## [Exercise prompt]
What follows is a listing to transcribe exactly, leaving the pictures out.
(Task input)
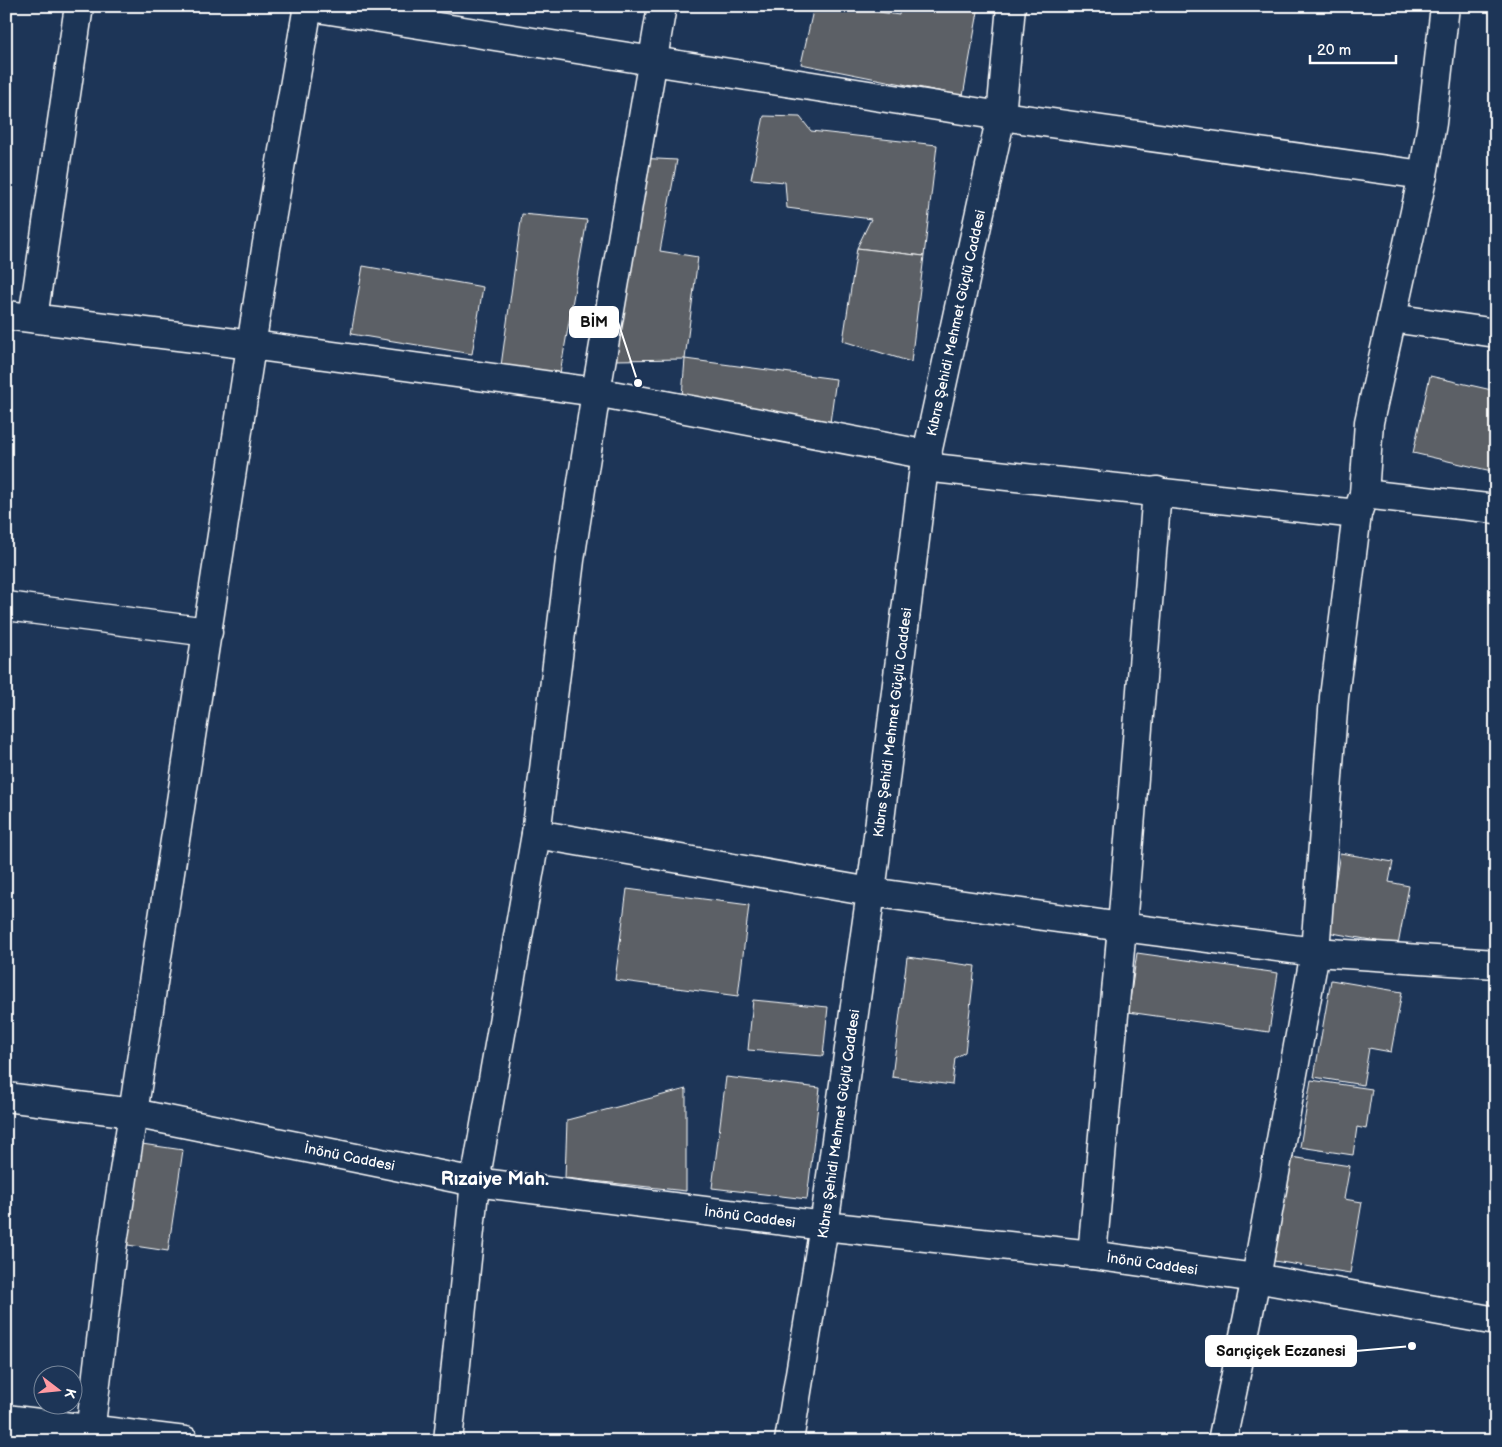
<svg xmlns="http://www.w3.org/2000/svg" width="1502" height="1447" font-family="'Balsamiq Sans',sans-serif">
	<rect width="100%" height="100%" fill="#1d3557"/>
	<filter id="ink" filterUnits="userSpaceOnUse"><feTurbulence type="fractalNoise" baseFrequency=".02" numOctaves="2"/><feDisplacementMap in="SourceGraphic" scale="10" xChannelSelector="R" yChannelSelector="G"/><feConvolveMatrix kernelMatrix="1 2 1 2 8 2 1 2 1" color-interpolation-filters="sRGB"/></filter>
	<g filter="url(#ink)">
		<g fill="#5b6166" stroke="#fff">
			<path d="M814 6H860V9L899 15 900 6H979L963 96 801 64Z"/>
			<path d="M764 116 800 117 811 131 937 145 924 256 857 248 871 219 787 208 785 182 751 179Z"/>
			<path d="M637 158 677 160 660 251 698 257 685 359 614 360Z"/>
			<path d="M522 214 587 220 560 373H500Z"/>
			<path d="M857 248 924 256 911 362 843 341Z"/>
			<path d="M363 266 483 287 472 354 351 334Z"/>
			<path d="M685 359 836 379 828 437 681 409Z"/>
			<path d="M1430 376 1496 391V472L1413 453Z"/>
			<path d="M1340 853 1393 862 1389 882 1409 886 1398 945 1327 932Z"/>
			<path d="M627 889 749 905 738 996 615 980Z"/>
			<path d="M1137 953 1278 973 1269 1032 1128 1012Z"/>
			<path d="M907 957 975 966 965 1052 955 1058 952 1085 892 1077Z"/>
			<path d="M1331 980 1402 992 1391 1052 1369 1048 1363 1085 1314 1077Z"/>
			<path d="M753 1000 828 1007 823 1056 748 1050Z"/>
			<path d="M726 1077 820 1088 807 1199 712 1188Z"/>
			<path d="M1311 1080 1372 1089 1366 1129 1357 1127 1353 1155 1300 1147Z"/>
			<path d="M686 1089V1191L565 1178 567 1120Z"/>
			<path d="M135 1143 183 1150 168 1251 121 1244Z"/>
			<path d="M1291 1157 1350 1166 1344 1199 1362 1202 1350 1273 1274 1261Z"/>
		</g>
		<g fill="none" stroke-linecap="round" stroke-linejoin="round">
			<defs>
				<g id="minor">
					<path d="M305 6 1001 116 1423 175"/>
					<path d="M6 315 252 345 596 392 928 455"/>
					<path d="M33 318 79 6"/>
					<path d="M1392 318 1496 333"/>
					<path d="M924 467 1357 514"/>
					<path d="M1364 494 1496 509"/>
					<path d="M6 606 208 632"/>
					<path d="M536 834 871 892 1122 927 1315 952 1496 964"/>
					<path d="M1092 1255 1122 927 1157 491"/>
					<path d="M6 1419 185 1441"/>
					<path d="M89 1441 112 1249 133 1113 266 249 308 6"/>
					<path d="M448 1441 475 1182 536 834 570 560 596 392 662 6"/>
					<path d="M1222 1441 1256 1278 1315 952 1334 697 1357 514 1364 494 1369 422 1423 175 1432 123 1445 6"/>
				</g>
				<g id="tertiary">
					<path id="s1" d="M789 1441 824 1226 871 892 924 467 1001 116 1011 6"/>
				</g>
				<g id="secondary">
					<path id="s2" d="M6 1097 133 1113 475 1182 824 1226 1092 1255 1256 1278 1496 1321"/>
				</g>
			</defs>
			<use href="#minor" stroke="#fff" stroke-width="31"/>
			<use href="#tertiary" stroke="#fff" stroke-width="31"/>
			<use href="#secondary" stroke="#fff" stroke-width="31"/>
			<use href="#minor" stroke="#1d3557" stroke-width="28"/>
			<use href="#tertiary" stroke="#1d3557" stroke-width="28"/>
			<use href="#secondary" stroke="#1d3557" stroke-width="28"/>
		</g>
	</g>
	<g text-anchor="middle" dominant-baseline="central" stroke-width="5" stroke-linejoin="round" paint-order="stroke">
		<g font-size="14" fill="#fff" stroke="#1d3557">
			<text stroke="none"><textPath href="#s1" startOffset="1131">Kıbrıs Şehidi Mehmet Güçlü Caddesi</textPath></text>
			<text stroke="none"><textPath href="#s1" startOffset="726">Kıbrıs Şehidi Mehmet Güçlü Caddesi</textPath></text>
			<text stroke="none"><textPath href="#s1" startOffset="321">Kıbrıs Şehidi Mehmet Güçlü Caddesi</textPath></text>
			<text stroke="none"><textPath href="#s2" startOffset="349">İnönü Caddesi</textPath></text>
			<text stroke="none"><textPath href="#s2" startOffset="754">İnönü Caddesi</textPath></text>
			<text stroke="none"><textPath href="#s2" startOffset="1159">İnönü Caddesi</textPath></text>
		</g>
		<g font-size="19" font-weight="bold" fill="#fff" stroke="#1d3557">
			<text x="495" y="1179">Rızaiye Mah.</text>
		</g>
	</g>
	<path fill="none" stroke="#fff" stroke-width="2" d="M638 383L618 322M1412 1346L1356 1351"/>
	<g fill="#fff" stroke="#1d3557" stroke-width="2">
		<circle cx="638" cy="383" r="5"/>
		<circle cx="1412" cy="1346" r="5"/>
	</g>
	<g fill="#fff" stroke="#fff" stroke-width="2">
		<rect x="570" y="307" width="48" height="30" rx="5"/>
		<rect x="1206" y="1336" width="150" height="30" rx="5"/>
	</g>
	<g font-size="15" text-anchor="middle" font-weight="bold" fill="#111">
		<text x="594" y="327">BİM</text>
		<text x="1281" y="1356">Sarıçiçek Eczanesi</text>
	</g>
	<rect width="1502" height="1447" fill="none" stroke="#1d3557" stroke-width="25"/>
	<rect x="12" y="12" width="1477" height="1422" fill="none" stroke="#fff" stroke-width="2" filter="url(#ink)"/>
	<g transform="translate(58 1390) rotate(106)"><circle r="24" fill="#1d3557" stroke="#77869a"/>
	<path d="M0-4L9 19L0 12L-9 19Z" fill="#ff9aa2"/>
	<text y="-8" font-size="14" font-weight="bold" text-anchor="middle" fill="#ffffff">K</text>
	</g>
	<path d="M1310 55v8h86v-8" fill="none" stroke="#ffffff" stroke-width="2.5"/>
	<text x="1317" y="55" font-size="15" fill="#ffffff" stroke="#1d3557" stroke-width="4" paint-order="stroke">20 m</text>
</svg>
(End Task input)
## [Response to the task]
<svg xmlns="http://www.w3.org/2000/svg" width="1502" height="1447" font-family="'Balsamiq Sans',sans-serif">
	<rect width="100%" height="100%" fill="#1d3557"/>
	<filter id="ink" filterUnits="userSpaceOnUse"><feTurbulence type="fractalNoise" baseFrequency=".02" numOctaves="2"/><feDisplacementMap in="SourceGraphic" scale="10" xChannelSelector="R" yChannelSelector="G"/><feConvolveMatrix kernelMatrix="1 2 1 2 8 2 1 2 1" color-interpolation-filters="sRGB"/></filter>
	<g filter="url(#ink)">
		<g fill="#5b6166" stroke="#fff">
			<path d="M814 6H860V9L899 15 900 6H979L963 96 801 64Z"/>
			<path d="M764 116 800 117 811 131 937 145 924 256 857 248 871 219 787 208 785 182 751 179Z"/>
			<path d="M637 158 677 160 660 251 698 257 685 359 614 360Z"/>
			<path d="M522 214 587 220 560 373H500Z"/>
			<path d="M857 248 924 256 911 362 843 341Z"/>
			<path d="M363 266 483 287 472 354 351 334Z"/>
			<path d="M685 359 836 379 828 437 681 409Z"/>
			<path d="M1430 376 1496 391V472L1413 453Z"/>
			<path d="M1340 853 1393 862 1389 882 1409 886 1398 945 1327 932Z"/>
			<path d="M627 889 749 905 738 996 615 980Z"/>
			<path d="M1137 953 1278 973 1269 1032 1128 1012Z"/>
			<path d="M907 957 975 966 965 1052 955 1058 952 1085 892 1077Z"/>
			<path d="M1331 980 1402 992 1391 1052 1369 1048 1363 1085 1314 1077Z"/>
			<path d="M753 1000 828 1007 823 1056 748 1050Z"/>
			<path d="M726 1077 820 1088 807 1199 712 1188Z"/>
			<path d="M1311 1080 1372 1089 1366 1129 1357 1127 1353 1155 1300 1147Z"/>
			<path d="M686 1089V1191L565 1178 567 1120Z"/>
			<path d="M135 1143 183 1150 168 1251 121 1244Z"/>
			<path d="M1291 1157 1350 1166 1344 1199 1362 1202 1350 1273 1274 1261Z"/>
		</g>
		<g fill="none" stroke-linecap="round" stroke-linejoin="round">
			<defs>
				<g id="minor">
					<path d="M305 6 1001 116 1423 175"/>
					<path d="M6 315 252 345 596 392 928 455"/>
					<path d="M33 318 79 6"/>
					<path d="M1392 318 1496 333"/>
					<path d="M924 467 1357 514"/>
					<path d="M1364 494 1496 509"/>
					<path d="M6 606 208 632"/>
					<path d="M536 834 871 892 1122 927 1315 952 1496 964"/>
					<path d="M1092 1255 1122 927 1157 491"/>
					<path d="M6 1419 185 1441"/>
					<path d="M89 1441 112 1249 133 1113 266 249 308 6"/>
					<path d="M448 1441 475 1182 536 834 570 560 596 392 662 6"/>
					<path d="M1222 1441 1256 1278 1315 952 1334 697 1357 514 1364 494 1369 422 1423 175 1432 123 1445 6"/>
				</g>
				<g id="tertiary">
					<path id="s1" d="M789 1441 824 1226 871 892 924 467 1001 116 1011 6"/>
				</g>
				<g id="secondary">
					<path id="s2" d="M6 1097 133 1113 475 1182 824 1226 1092 1255 1256 1278 1496 1321"/>
				</g>
			</defs>
			<use href="#minor" stroke="#fff" stroke-width="31"/>
			<use href="#tertiary" stroke="#fff" stroke-width="31"/>
			<use href="#secondary" stroke="#fff" stroke-width="31"/>
			<use href="#minor" stroke="#1d3557" stroke-width="28"/>
			<use href="#tertiary" stroke="#1d3557" stroke-width="28"/>
			<use href="#secondary" stroke="#1d3557" stroke-width="28"/>
		</g>
	</g>
	<g text-anchor="middle" dominant-baseline="central" stroke-width="5" stroke-linejoin="round" paint-order="stroke">
		<g font-size="14" fill="#fff" stroke="#1d3557">
			<text stroke="none"><textPath href="#s1" startOffset="1131">Kıbrıs Şehidi Mehmet Güçlü Caddesi</textPath></text>
			<text stroke="none"><textPath href="#s1" startOffset="726">Kıbrıs Şehidi Mehmet Güçlü Caddesi</textPath></text>
			<text stroke="none"><textPath href="#s1" startOffset="321">Kıbrıs Şehidi Mehmet Güçlü Caddesi</textPath></text>
			<text stroke="none"><textPath href="#s2" startOffset="349">İnönü Caddesi</textPath></text>
			<text stroke="none"><textPath href="#s2" startOffset="754">İnönü Caddesi</textPath></text>
			<text stroke="none"><textPath href="#s2" startOffset="1159">İnönü Caddesi</textPath></text>
		</g>
		<g font-size="19" font-weight="bold" fill="#fff" stroke="#1d3557">
			<text x="495" y="1179">Rızaiye Mah.</text>
		</g>
	</g>
	<path fill="none" stroke="#fff" stroke-width="2" d="M638 383L618 322M1412 1346L1356 1351"/>
	<g fill="#fff" stroke="#1d3557" stroke-width="2">
		<circle cx="638" cy="383" r="5"/>
		<circle cx="1412" cy="1346" r="5"/>
	</g>
	<g fill="#fff" stroke="#fff" stroke-width="2">
		<rect x="570" y="307" width="48" height="30" rx="5"/>
		<rect x="1206" y="1336" width="150" height="30" rx="5"/>
	</g>
	<g font-size="15" text-anchor="middle" font-weight="bold" fill="#111">
		<text x="594" y="327">BİM</text>
		<text x="1281" y="1356">Sarıçiçek Eczanesi</text>
	</g>
	<rect width="1502" height="1447" fill="none" stroke="#1d3557" stroke-width="25"/>
	<rect x="12" y="12" width="1477" height="1422" fill="none" stroke="#fff" stroke-width="2" filter="url(#ink)"/>
	<g transform="translate(58 1390) rotate(106)"><circle r="24" fill="#1d3557" stroke="#77869a"/>
	<path d="M0-4L9 19L0 12L-9 19Z" fill="#ff9aa2"/>
	<text y="-8" font-size="14" font-weight="bold" text-anchor="middle" fill="#ffffff">K</text>
	</g>
	<path d="M1310 55v8h86v-8" fill="none" stroke="#ffffff" stroke-width="2.5"/>
	<text x="1317" y="55" font-size="15" fill="#ffffff" stroke="#1d3557" stroke-width="4" paint-order="stroke">20 m</text>
</svg>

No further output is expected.